Work required – For each entry, output its words exactly and leave any picture behind.

Extracted page text data –
○ ○ ○

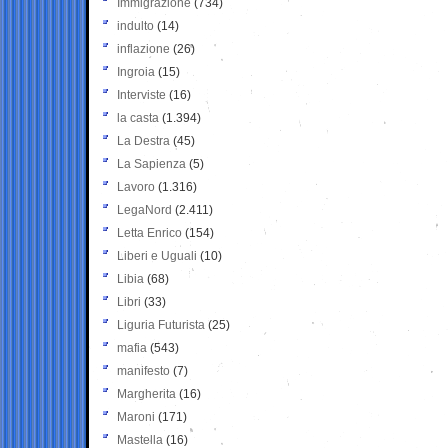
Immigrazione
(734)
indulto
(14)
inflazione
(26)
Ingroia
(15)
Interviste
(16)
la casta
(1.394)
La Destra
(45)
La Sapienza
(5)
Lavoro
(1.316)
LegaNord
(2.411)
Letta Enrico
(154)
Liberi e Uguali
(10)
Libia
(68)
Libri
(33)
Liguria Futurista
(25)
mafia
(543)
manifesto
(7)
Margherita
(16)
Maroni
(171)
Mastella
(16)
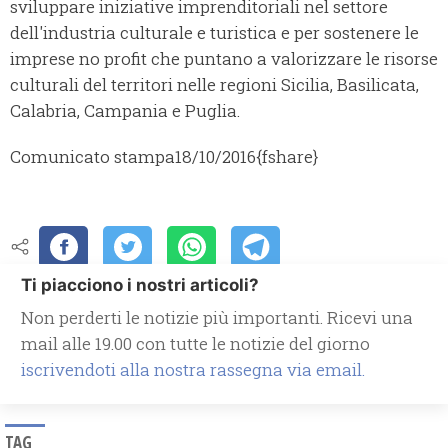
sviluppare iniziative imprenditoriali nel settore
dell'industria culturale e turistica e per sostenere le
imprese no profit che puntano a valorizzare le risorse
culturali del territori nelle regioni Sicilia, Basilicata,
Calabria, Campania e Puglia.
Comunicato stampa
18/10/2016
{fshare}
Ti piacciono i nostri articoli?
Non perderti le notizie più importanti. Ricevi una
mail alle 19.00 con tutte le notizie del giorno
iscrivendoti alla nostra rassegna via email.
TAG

○ ○ ○

Exercise response –
Immigrazione
(734)
indulto
(14)
inflazione
(26)
Ingroia
(15)
Interviste
(16)
la casta
(1.394)
La Destra
(45)
La Sapienza
(5)
Lavoro
(1.316)
LegaNord
(2.411)
Letta Enrico
(154)
Liberi e Uguali
(10)
Libia
(68)
Libri
(33)
Liguria Futurista
(25)
mafia
(543)
manifesto
(7)
Margherita
(16)
Maroni
(171)
Mastella
(16)
sviluppare iniziative imprenditoriali nel settore
dell'industria culturale e turistica e per sostenere le
imprese no profit che puntano a valorizzare le risorse
culturali del territori nelle regioni Sicilia, Basilicata,
Calabria, Campania e Puglia.
Comunicato stampa
18/10/2016
{fshare}
Ti piacciono i nostri articoli?
Non perderti le notizie più importanti. Ricevi una
mail alle 19.00 con tutte le notizie del giorno
iscrivendoti alla nostra rassegna via email.
TAG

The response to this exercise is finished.